Right, but in some cases we access config spaces for things like PME
status changes and similar (and AML may be accessing them too for similar
reasons) and if the request is dropped on the floor silently then, well,
so be it.

> I guess generally the driver is in control, and if it suspends the
> device, it has to be smart enough to resume it before touching it.

Not necessarily.

Say, user space may want to access it too via the bus type's sysfs.

That's why we have pci_config_pm_runtime_get(), for instance.

> This particular pci_probe_reset_function() case is a problem because
> it's the PCI *core* doing the access while the device may already be
> claimed by a driver. I think it's generally taboo for the core to do
> this, and I have a patch to move this access so it happens before a
> driver can claim the device.

The core may do accesses like that IMO (especially reads, not writes), but
indeed this particular case looks a bit over the top.

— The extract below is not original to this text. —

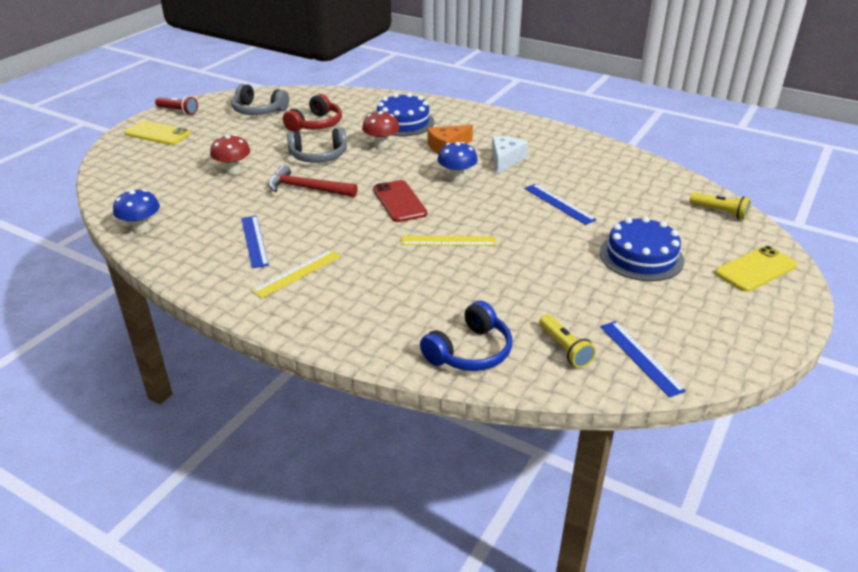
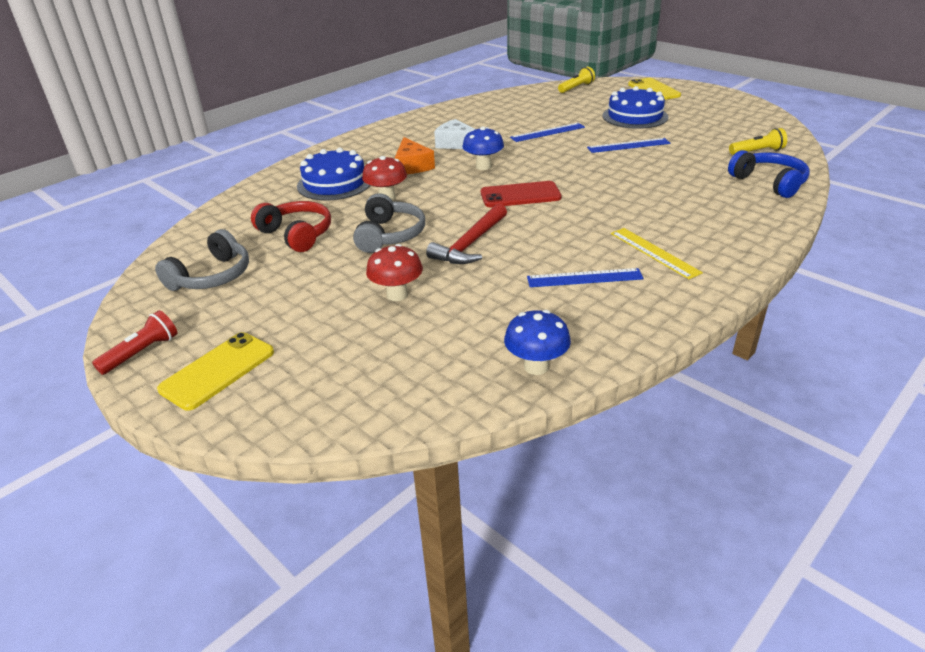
camera: 75 degrees left, 0 degrees up
(448, 241) = (601, 178): yellow ruler -> none
(640, 357) = (762, 132): blue ruler -> blue ruler (628, 145)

> We also have the case where userspace accesses a device via sysfs. I
> guess all those cases probably need to wake up the device. It looks
> like pci_config_pm_runtime_get() already does that for config
> accesses.

Right.

> But I think other entry points, e.g., the following, should have the
> same problem and I don't see anything there:
>
> pci_read_legacy_io()
> pci_write_legacy_io()
> pci_mmap_legacy_mem()
> pci_mmap_legacy_io()
> pci_mmap_resource()
> pci_resource_io()
> pci_read_rom()
> reset_store()
>
> Plus probably the ASPM control files, VPD, maybe others?

Generally speaking, every code path going directly to the config space
(below the driver) needs to take the possibility that the device may be in
D3cold into account.

Whether or not this means resuming the device upfront depends on the purpose
of the access I think.